DePaul University Newsline > Sections > Campus and Community > Award honors nonviolent Christian activism
By Kristin Claes Mathews /
March 30, 2021 /
Posted in: CAMPUS AND COMMUNITY /
“From the Civil Rights Movement to the Vietnam War and beyond, few Catholics in the United States have been more influential than the Berrigan brothers and Elizabeth McAlister,” says Michael Budde, professor of Catholic Studies and political science. “Their work against war and in support of peace has earned them international stature in the Church and secular society.”
The first Berrigan-McAlister Award will be presented May 5 to the Kings Bay Plowshares 7, a group of Catholic activists who engaged in symbolic disarmament of nuclear weapons at the largest nuclear submarine base in the world. A moderated conversation with members of the group will follow the virtual ceremony. As part of this celebration, there will be a May 4 screening online of a new film on the Berrigans, “Devout and Dangerous.” The film’s director, Susan Hagedorn, and members of the Berrigan-McAlister family will join in this event. Register for the events online.

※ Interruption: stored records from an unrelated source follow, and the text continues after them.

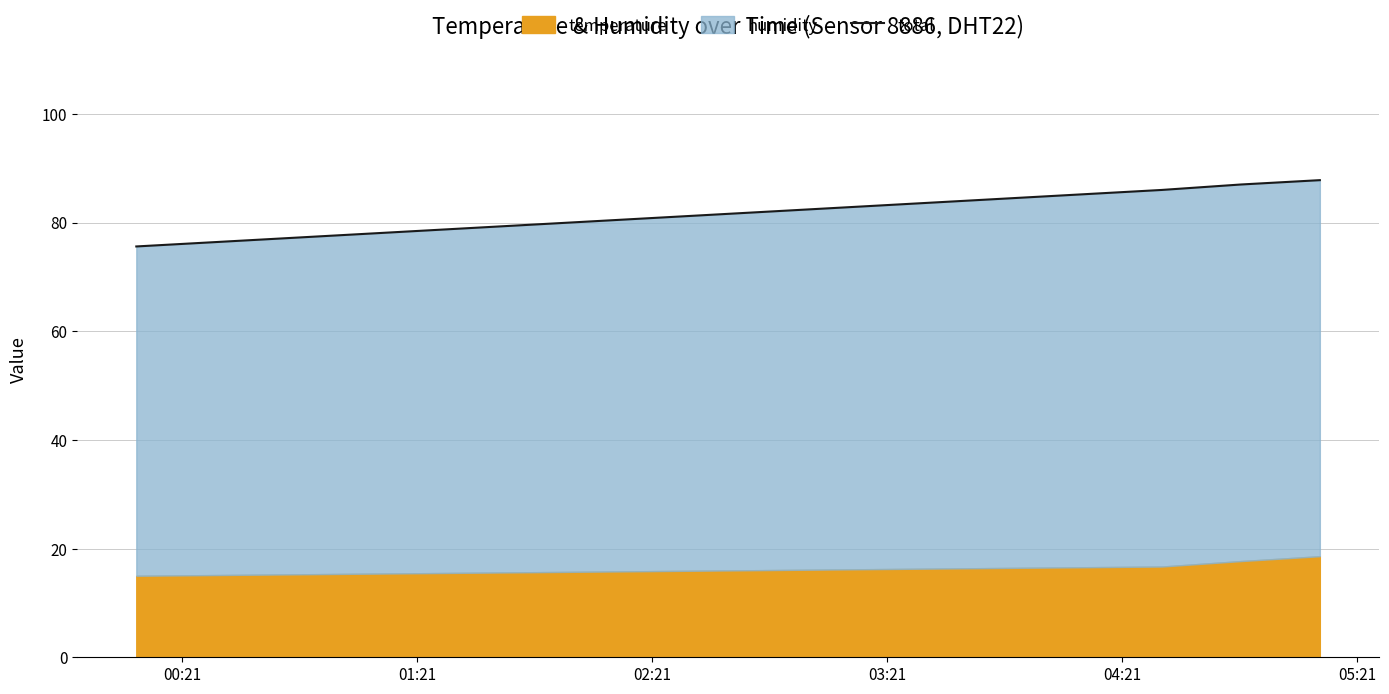

What is the average value?

84.1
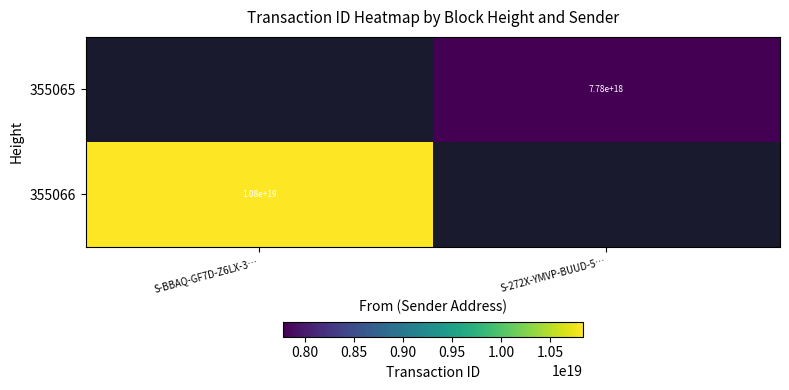

The 355066 series shows 18711901318499291136 at S-BBAQ-GF7D-Z6LX-3…. True or false?

False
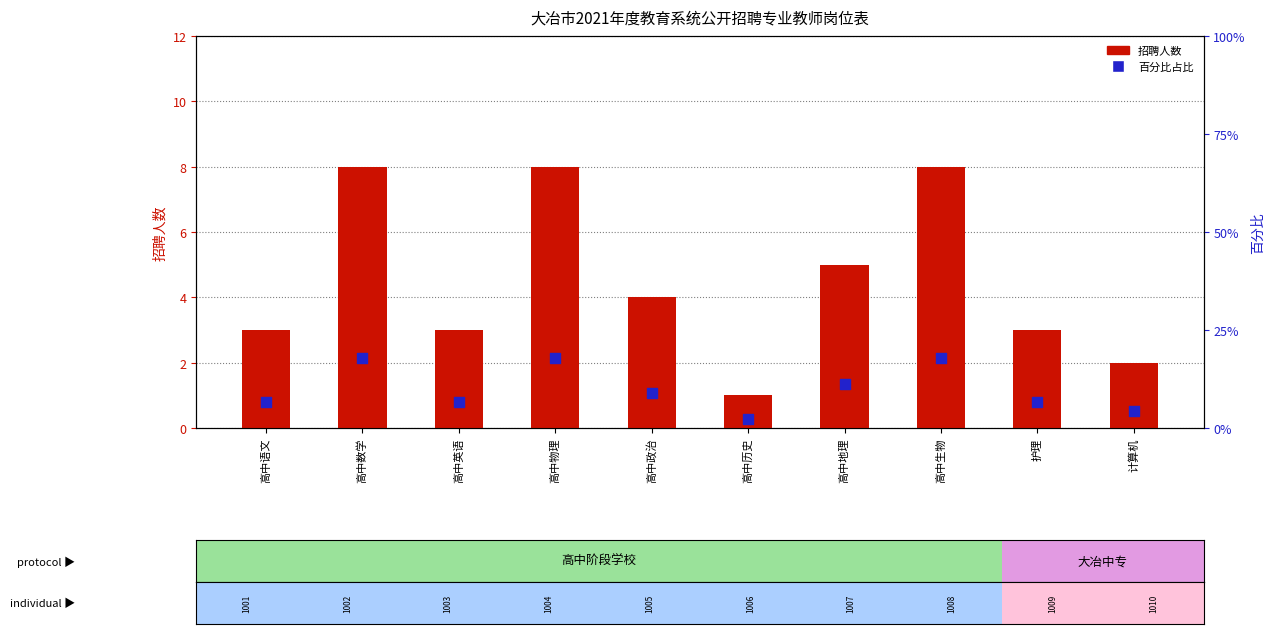

Is the value of 百分比占比 at 高中数学 greater than the value of 招聘人数 at 高中英语?

Yes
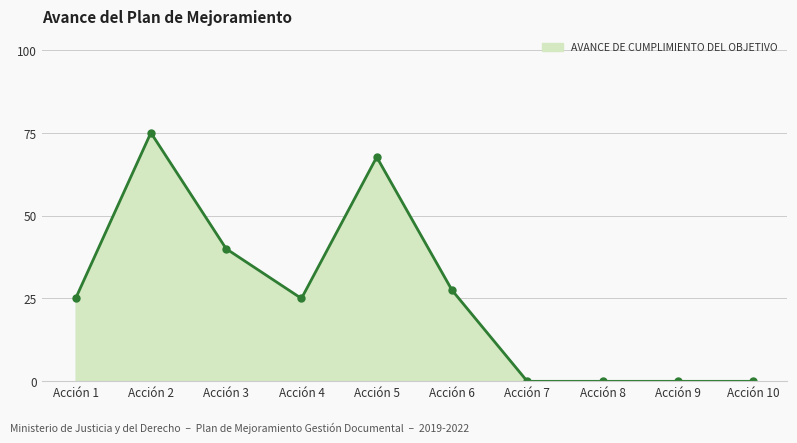

Does the chart have visible grid lines?

Yes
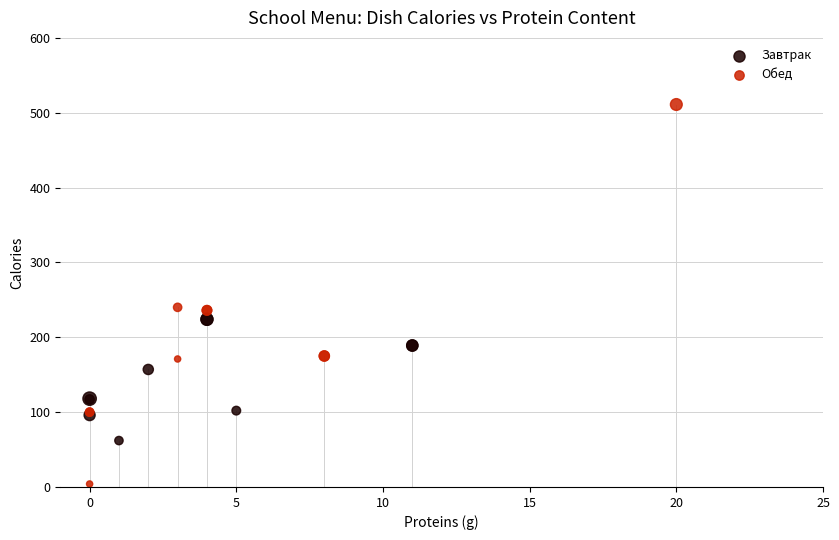

What are all the series names shown in the legend?

Завтрак, Обед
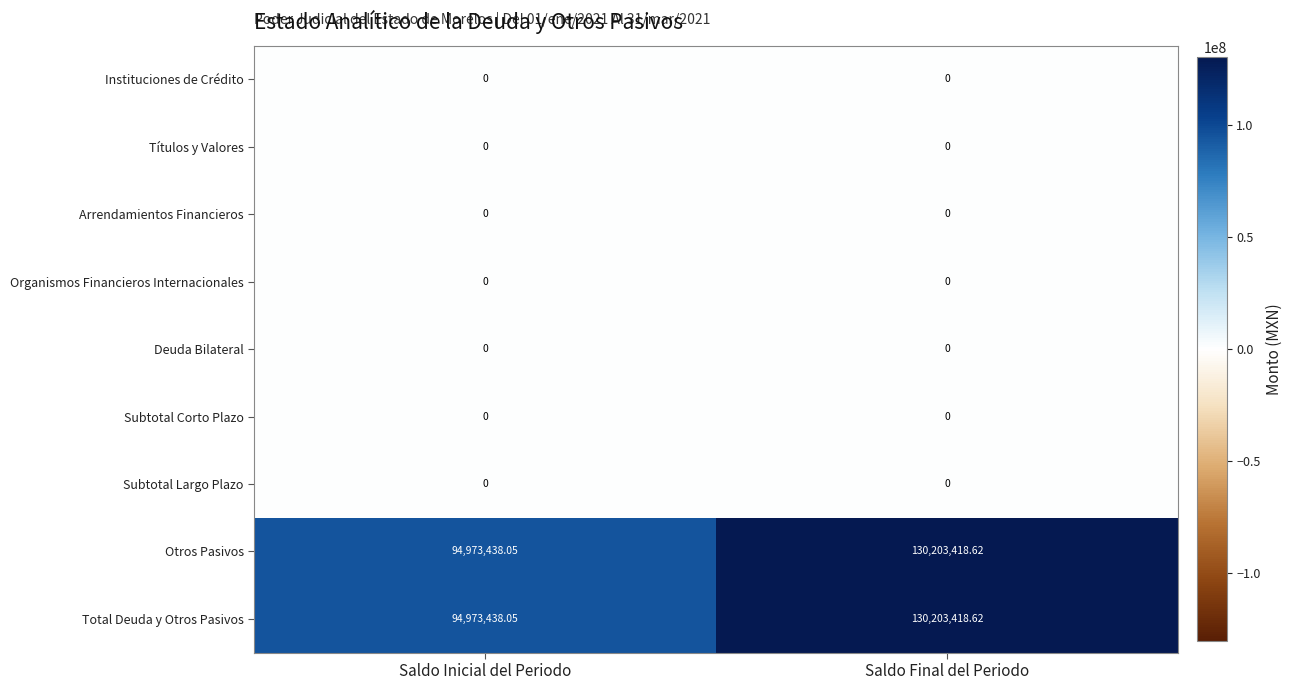

At which category is the sum across all series the highest?

Saldo Final del Periodo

Berrigans' connection to DePaul
The Berrigan brothers and McAlister are known for their provocative nonviolent protest, extensive writing and teaching, and everyday experiments in intentional community. McAlister married Philip Berrigan and was his lifelong collaborator. Daniel Berrigan authored more than 50 books and was an acclaimed poet. His work and protest called for Catholics and others to reject war and nuclear weapons. Along with the Division of Mission and Ministry, DePaul faculty and staff organized the award after reflecting on the importance of their legacy.
DePaul has had significant relationships with the Berrigans over the years. Daniel Berrigan was a scholar-in-residence for a time during the 1990s, taught courses and led student retreats. DePaul hosted Phillip Berrigan for an important week-long series of seminars in the mid-1990s, and McAlister has also spoken at DePaul on several occasions. DePaul’s Special Collections and Archives holds a significant number of
papers from the Berrigans and McAlister.
Kings Bay Plowshares 7
The inaugural award will honor seven advocates for peace and justice who entered Kings Bay Naval Submarine Base in St. Mary’s, Georgia, without authorization to draw attention to the global dangers of its Trident submarine fleet. The group was McAlister, the Rev. Steve Kelly, S.J., Carmen Trotta, Clare Grady, Martha Hennessy; Mark Colville, and Patrick O’Neill. Their action was inspired by Martin Luther King Jr., who called out the triple evils of “militarism, racism and consumerism.”
“The Kings Bay Plowshares 7 has kept alive the spirit of resistance to mass murder and have drawn attention to the evil of nuclear weapons in a world grown accustomed to them,” Budde says. “They are fitting recipients of DePaul's first Berrigan-McAlister Award as they continue the Plowshares disarmament movement.”
The group’s name and mission of conducting nonviolent action to plea for peace and justice based on the biblical concept of beating swords into plowshares: Isaiah 2:4. Budde points to Pope Francis’ words on the immoral possession of nuclear weapons: “Future generations will rise to condemn our failure if we spoke of peace but did not act to bring it about among the peoples of the earth.”